Entries from a collection:
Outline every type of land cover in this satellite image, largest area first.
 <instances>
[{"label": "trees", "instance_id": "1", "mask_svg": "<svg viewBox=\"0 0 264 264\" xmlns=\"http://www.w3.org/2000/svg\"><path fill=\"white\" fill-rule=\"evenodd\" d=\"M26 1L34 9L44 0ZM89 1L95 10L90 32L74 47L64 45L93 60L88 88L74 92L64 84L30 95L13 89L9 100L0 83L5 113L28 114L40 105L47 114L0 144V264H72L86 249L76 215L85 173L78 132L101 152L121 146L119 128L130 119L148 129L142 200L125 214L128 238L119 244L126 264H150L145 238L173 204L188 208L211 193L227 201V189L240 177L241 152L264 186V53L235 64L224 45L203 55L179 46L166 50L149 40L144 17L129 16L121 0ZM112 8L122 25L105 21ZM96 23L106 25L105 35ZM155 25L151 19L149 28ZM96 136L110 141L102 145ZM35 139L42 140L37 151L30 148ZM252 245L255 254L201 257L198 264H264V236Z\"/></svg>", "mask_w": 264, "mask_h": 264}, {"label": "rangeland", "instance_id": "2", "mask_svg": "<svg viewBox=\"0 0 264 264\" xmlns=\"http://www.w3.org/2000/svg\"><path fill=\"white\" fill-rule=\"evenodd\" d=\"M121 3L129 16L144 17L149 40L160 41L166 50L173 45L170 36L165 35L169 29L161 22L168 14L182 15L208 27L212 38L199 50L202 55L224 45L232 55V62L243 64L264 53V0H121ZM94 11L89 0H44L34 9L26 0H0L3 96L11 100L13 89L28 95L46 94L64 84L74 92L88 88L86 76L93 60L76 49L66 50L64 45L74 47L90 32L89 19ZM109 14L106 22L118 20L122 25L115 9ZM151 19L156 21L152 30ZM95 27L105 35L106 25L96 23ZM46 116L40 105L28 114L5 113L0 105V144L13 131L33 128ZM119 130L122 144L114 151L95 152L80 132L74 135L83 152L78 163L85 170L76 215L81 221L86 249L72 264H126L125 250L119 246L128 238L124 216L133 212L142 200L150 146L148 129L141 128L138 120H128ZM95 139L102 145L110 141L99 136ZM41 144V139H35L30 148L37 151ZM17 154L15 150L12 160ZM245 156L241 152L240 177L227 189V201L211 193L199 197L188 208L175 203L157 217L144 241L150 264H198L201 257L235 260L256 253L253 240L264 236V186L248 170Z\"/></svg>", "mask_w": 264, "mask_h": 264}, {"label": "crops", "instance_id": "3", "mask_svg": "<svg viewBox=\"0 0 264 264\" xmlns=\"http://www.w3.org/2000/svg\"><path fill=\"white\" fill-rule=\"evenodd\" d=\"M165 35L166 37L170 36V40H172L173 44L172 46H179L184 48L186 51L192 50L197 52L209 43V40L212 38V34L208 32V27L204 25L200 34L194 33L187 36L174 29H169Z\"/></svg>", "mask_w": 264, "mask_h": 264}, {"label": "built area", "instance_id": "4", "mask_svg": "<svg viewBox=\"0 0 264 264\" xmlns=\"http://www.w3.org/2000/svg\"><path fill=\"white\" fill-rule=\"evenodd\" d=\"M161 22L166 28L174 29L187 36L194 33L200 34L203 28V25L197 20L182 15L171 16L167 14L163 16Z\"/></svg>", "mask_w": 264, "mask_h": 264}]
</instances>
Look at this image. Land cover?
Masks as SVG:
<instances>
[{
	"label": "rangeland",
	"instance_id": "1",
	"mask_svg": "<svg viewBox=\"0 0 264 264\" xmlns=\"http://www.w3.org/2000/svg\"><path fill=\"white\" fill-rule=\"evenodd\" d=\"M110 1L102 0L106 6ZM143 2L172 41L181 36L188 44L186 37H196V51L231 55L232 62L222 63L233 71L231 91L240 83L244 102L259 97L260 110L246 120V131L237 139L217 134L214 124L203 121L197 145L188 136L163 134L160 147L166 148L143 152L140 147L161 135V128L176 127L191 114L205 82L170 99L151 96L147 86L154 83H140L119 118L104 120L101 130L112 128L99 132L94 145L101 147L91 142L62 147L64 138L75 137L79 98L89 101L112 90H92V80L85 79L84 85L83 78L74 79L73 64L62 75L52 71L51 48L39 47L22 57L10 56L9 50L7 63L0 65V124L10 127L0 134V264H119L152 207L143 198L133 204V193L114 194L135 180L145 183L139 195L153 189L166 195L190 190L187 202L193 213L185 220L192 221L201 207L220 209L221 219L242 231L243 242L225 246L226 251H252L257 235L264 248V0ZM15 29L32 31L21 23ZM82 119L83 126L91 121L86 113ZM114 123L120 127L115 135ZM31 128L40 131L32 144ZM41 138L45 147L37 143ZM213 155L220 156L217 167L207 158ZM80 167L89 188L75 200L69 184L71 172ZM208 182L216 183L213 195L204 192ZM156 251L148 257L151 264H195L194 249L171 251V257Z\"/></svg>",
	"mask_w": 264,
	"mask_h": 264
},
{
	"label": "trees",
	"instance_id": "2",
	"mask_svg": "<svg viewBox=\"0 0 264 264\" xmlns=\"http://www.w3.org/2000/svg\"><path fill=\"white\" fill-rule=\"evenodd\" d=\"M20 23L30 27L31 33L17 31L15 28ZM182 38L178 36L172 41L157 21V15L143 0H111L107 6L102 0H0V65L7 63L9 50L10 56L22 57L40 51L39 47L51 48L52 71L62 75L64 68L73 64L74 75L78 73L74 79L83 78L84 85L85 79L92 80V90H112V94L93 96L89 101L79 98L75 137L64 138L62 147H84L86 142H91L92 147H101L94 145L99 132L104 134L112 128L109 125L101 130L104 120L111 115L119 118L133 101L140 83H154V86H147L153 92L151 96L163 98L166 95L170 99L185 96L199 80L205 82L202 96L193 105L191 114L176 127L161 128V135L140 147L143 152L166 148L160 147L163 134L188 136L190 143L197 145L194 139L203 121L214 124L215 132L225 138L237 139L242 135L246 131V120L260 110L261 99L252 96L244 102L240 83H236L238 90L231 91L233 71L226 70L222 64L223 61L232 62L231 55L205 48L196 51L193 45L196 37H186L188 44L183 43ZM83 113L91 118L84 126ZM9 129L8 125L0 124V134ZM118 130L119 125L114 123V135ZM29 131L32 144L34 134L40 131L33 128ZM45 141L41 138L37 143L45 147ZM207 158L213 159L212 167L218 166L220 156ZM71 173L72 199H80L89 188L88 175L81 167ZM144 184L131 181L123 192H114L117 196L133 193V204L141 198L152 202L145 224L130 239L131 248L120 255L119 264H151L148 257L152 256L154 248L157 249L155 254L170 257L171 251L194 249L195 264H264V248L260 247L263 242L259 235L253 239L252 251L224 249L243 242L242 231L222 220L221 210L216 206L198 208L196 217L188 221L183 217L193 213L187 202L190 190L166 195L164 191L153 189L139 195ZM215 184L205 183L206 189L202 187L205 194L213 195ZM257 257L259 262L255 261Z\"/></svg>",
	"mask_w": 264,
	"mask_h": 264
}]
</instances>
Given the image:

* * *

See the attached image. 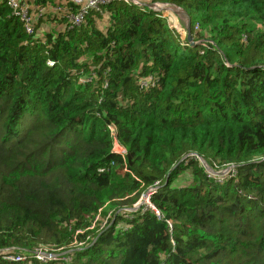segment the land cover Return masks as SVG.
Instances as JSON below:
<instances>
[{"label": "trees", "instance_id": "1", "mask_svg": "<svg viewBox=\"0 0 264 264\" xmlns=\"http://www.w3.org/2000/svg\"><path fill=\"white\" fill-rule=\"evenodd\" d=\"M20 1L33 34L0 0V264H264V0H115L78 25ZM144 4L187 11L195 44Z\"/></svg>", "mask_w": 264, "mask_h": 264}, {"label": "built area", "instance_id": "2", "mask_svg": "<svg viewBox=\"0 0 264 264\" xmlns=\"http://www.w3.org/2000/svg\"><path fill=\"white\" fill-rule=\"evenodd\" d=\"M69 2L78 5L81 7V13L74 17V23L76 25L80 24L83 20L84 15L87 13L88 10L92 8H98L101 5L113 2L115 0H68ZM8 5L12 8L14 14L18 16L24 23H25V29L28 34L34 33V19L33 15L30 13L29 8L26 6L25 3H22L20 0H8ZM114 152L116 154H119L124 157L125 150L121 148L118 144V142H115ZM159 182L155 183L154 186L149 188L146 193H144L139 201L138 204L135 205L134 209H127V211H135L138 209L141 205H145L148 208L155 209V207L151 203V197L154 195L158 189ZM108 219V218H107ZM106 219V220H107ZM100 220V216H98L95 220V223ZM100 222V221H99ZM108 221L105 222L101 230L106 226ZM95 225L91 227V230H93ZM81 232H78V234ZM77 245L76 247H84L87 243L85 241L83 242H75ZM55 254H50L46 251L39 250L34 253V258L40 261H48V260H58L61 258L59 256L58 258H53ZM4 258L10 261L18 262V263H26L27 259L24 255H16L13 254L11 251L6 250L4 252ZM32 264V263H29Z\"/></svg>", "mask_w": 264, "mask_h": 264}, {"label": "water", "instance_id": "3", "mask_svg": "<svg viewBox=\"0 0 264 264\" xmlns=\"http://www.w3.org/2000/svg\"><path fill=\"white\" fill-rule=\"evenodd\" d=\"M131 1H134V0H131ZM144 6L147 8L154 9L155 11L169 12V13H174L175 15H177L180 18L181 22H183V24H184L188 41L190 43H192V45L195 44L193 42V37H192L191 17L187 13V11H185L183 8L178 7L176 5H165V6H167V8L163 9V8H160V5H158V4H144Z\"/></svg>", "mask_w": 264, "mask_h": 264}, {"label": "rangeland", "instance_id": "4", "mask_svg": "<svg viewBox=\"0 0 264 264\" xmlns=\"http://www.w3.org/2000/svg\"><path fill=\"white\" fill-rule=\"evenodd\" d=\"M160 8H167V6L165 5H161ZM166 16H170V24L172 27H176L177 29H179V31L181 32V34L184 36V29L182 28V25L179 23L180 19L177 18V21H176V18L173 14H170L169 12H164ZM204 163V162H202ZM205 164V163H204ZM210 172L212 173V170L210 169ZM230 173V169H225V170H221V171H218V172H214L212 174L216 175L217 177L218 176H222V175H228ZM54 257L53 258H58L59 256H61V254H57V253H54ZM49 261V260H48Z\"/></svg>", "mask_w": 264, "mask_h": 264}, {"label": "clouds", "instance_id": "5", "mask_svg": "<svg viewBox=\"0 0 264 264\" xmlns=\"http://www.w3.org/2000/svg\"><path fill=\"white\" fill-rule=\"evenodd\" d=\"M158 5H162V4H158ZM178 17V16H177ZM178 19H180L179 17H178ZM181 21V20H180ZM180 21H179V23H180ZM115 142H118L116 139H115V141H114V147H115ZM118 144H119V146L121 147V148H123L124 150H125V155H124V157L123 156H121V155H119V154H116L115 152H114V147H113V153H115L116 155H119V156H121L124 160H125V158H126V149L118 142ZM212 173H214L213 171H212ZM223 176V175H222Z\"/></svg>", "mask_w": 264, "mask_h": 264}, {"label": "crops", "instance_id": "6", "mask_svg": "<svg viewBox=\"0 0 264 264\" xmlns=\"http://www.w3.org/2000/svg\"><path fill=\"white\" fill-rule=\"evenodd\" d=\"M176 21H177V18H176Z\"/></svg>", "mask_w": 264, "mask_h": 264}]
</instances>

» **Aim**:
Extract each line of the entries above that contains the string "this". Case counts, so a line matches only if the letters have the same capitalization.

» **Worked solution**:
Outline every type of land cover in this satellite image, largest area first.
Look at this image. Land cover?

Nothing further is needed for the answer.